A rendition of All the Hairdressers “I Have Ever Been To” by Sara Hiorns

 

Middle School, P.E., 6th Grade

We were playing a game with an unknown name. The P.E. teacher calls out something descriptive, and if it fits you, you run to the other side of the gym and back. For example, if he yells out “blue shirt,” everyone with a blue shirt runs to the other side of the gym and back. Simple enough. At one point, he said “headscarf.” I’m sure it was his way of being inclusive. He was an old Italian man, really sweet actually. But I was wrapped in a one piece-hijab that outlined my lack of jaw and pointy chin, almost balloon-like. With no intention to make a mockery of myself with display of my waddling run, I hid behind my friends and allowed the words to dissipate into the void. I learned the art of ignoring what I perceived to be a problem.

 

A Different Middle School, Cafeteria, 8th Grade

Two years have passed, and I have upgraded… hijab-wise, at least. My hijab was just a regular, pinned scarf. We were in the cafeteria, sitting in our little cliques. My friends and I were planning a day we can go watch The Fault in Our Stars. Justin, from the other class, called my name to gain an audience as he and his friends mixed the milk with all the food on their lunch trays. However, my scarf was pinned rather tightly so that my head was immovable. Almost robot-like, I had turned my upper body. This didn’t go unnoticed and Justin turned it into a mockery movement that somehow lasted the entire year. Someone called me Novatron. My name’s Tasnova.

 

High School, 9th Grade

I tried patterns for the first time. The wind created a little round point in the center of my sand-printed scarf. Benji called it the Grand Canyon. It didn’t take too long to learn that I hate patterns.

 

Nursing Home, 11th Grade

Girls were notified to wear their hair in a ponytail when we prepared to work at the nursing home. Apparently, hair got stuck in all sorts of situations, from handsy residents to feces.
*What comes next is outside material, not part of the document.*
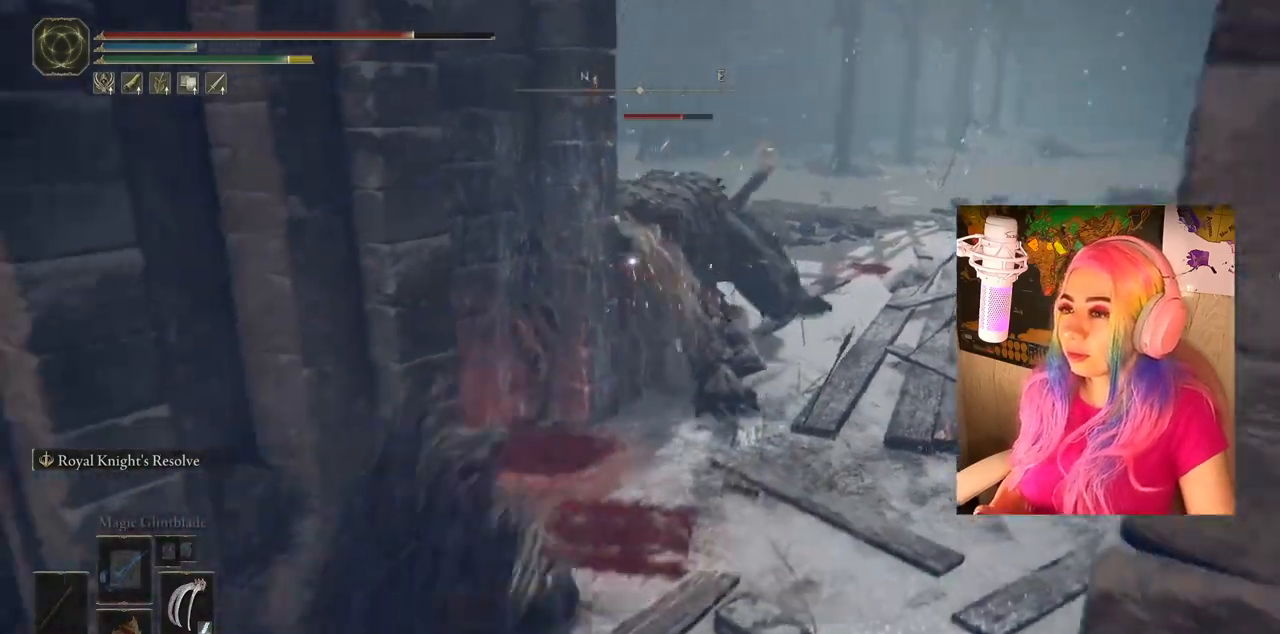
{"buttons": [], "left_stick": "down-left", "right_stick": "center", "events": [[200, "left_stick", "down"], [300, "left_stick", "down-left"]]}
The flowing piece from my hijab wasn’t safe from contamination either. I decided to tuck my scarf into my scrub top. It was cleared from any bodily fluids, but not the residents themselves. As I prepared a bed bath for one of my residents, she took the opportunity to tell me that God loves all. Understanding what she had meant, I raised my eyebrows, smiled awkwardly, and said “Oh… thank you!” As I dressed her in the colorful outfit she picked out, she told me I should try brighter colors. How disappointed she would be to know I still wear all neutrals.

 

A Random House, Summer Before College

I was on an ambulance ride. I wore my hijab much more loosely, no pins, no stiffness, no tucking. One day, we were called into a home where a man fell off a ladder while painting his garage. As I turned to grab a backboard, there laid his tray of white paint, and there laid the flowing piece of my hijab drowning in it. Probably should have tucked it in.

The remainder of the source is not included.